Non giocate con le famiglie. Le promesse da non deludere
venerdì 6 marzo 2020

L’attitudine a guardare il "micro" di ogni fase storica ci distoglie e confonde. E così in questo momento ci sentiamo disturbati dalle isterie sulle chat di certi genitori, dalla proliferazione e diffusione di fake news, da singoli gesti di irresponsabilità e leggerezza. Cose da non sottovalutare mai, ovviamente. Eppure, guardare continuamente l’ombra ci fa dimenticare che in alto c’è un sole che continua a dare luce. Quel "macro" che ancora non abbiamo afferrato – nemmeno su gran parte dei media – è un Paese che nel suo complesso capisce, accetta, risponde, collabora. È pronto a sacrifici ed è – dato nuovo emergente – meno acquiescente con chi, nel Palazzo, è tentato dall’uso strumentale dell’emergenza covid-19 per andare a un qualche incasso politico.

D’altra parte il premier Conte e buona parte dei capi della maggioranza e dell’opposizione sono unanimi nel considerare la «consapevole compostezza» delle nostre comunità la premessa per ogni misura di prevenzione e contenimento del contagio.

Solo potendo contare su un Paese solido e lucido, il governo ha potuto, l’altro giorno, arrivare alla decisione epocale di chiudere le scuole su tutto il territorio nazionale. Diversamente, senza un sottostrato di coesione sociale, l’esecutivo non avrebbe potuto nemmeno ipotizzare una misura del genere. E ancora una volta, giunge dalla politica l’ammissione che a farsi carico di questo periodo emergenziale dovranno essere innanzitutto le famiglie. Con la riorganizzazione "last minute" della stravolta vita domestica. Con le corse a perdifiato. Con nuovi sacrifici.
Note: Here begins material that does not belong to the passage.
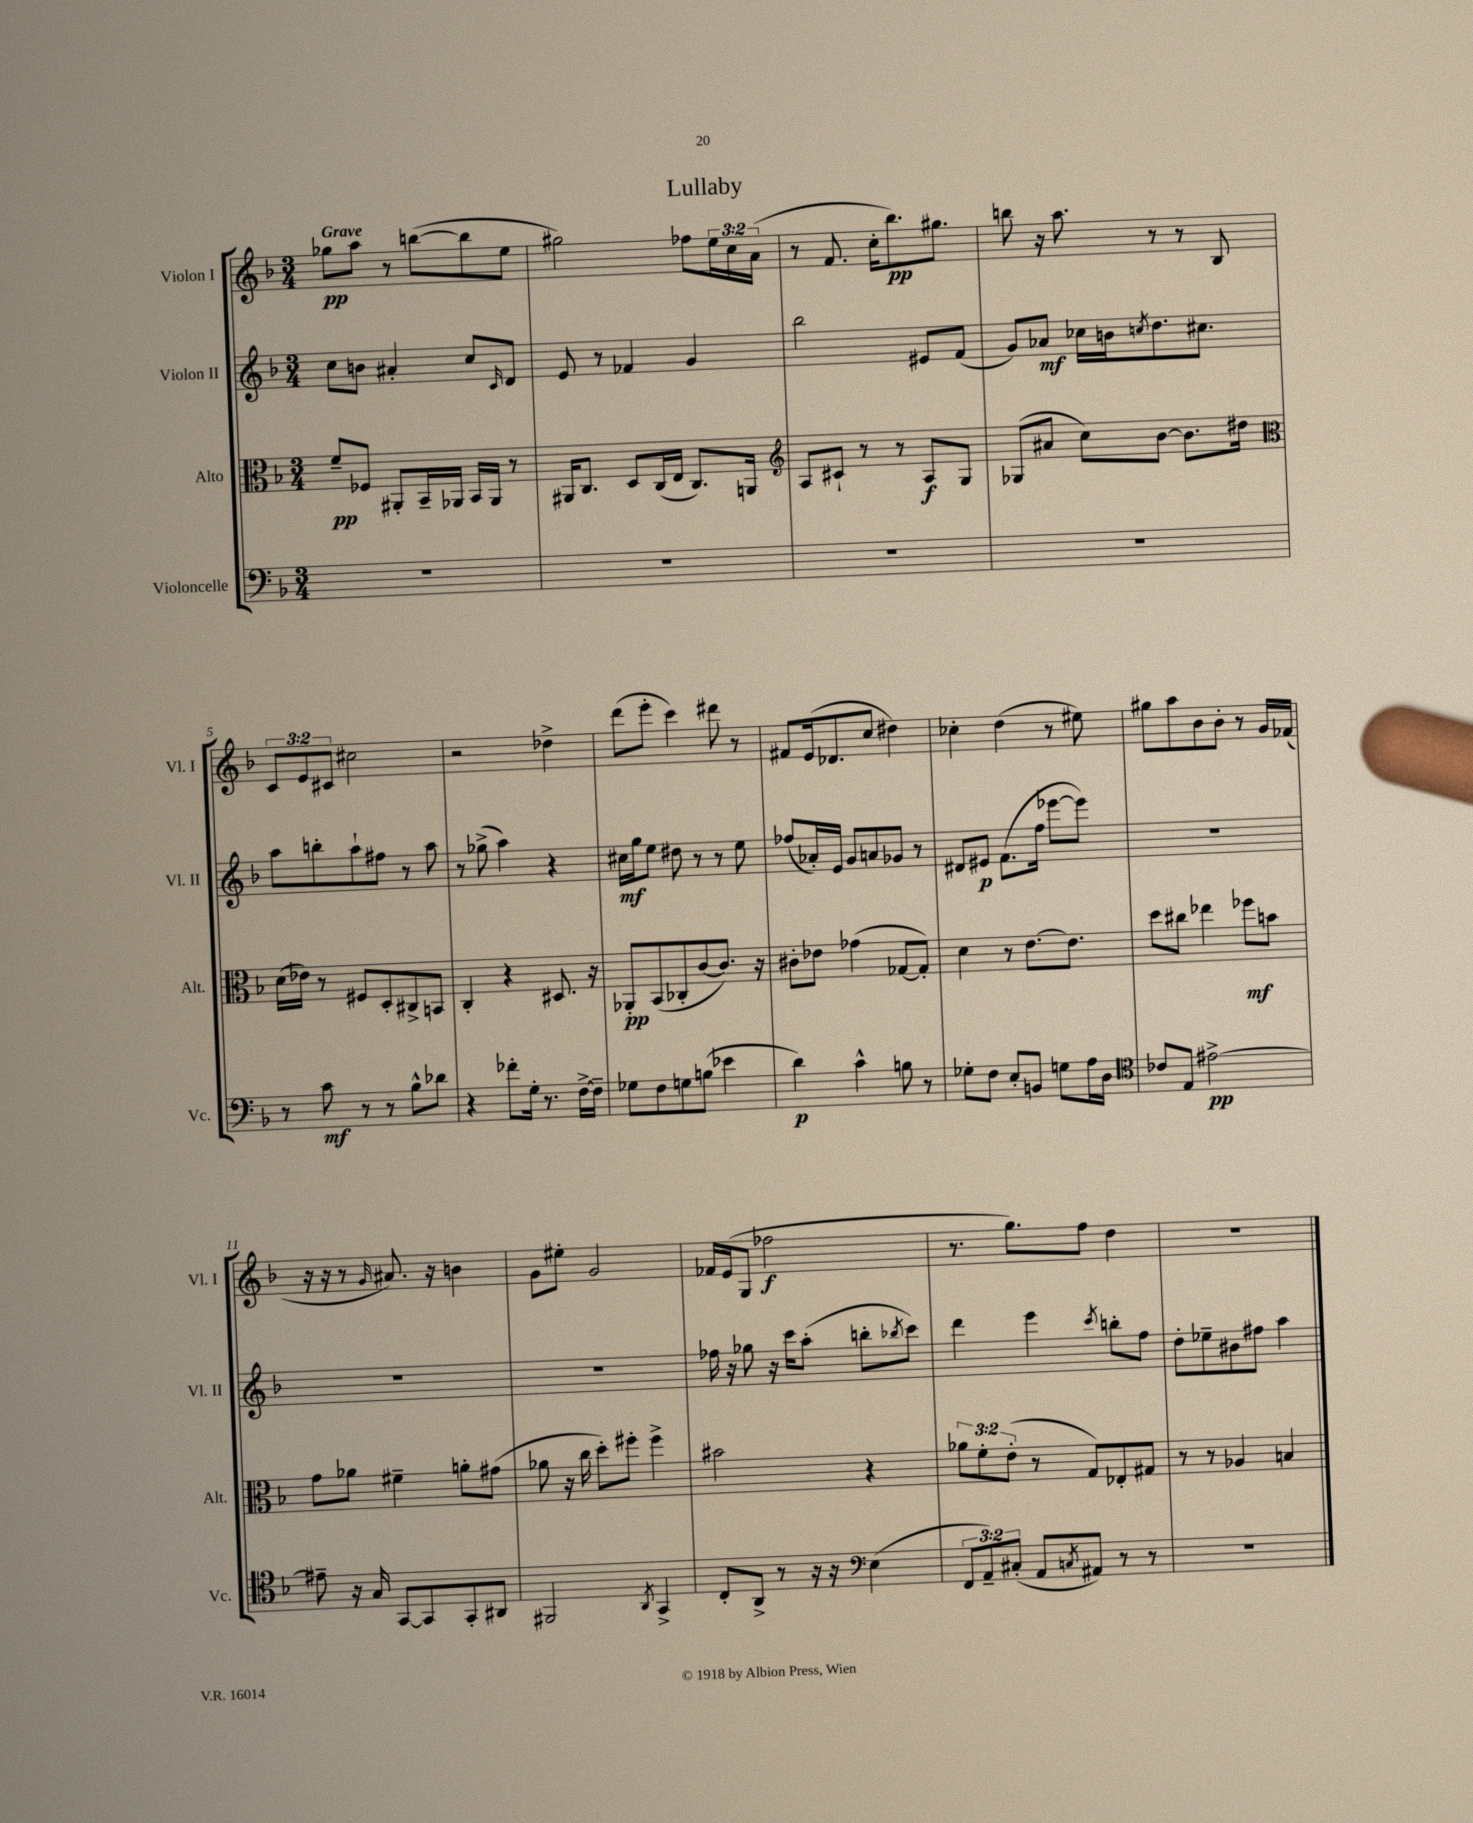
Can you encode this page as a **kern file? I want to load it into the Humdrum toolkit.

Con la rinuncia ad altri pezzi di reddito per accudire piccoli e fragili, per salvaguardare la salute di tutti, per accelerare l’uscita dall’incubo, per tenere in piedi il Paese.

Perciò pesano sulle spalle dei politici le sensate parole che loro stessi hanno pronunciato pochi minuti dopo la decisione di chiudere le scuole. Promesse di voucher per le spese straordinarie per baby sitter, promesse di nuove regole sui congedi per consentire ad almeno un genitore di restare a casa senza rimetterci il salario, promesse, addirittura, di stanziamenti economici diretti.


Già molto si potrebbe discutere sul fatto che questi interventi, per ora solo annunci, non siano stati contestuali alla chiusura delle scuole. Ma sarebbe davvero grave se, nell’atteso decreto economico antivirus, quello che dovrebbe stanziare 7,5 miliardi in deficit, tali misure fossero espulse all’ultimo miglio per ragioni di cassa.

Una scena già vista e rivista ogni autunno dell’ultima decade, in sede di manovra economica, quando la famiglia si presentava ai nastri di partenza per vincere la medaglia d’oro e poi si doveva accontentare di quella di legno, con delusione popolare e applausi scroscianti e consolatori (e ipocriti, diciamolo) dei giudici di gara.

Un "tradimento" delle promesse, stavolta, sarebbe più di una presa in giro. Sarebbe il consolidamento di una dottrina multipartisan sulla famiglia. La dottrina del limone e della bandierina: le spremi, le famiglie, le sventoli a favor di telecamere, e poi te ne dimentichi. Ma la storia recente del Paese mostra che questo sottostrato di coesione nazionale che ci anima dal basso toglie la fiducia alla politica e ai governanti con la stessa repentinità con cui la offre.

Sono le ripetute delusioni e illusioni, inferte e vendute alle famiglie e al ceto medio, che hanno nutrito la protesta populista e la "mucca nel corridoio" sovranista (il copyright è di Bersani) che inizialmente nessuno vedeva. La tenuta delle famiglie italiane è data alla politica in dono, come risorsa gratuita. Se il Parlamento riuscirà per una volta a riconoscerlo non solo a parole, ma dando esito concreto alla spinta che viene soprattutto dalla ministra per la Famiglia Maria Elena Bonetti, un virus buono entrerà nella politica italiana.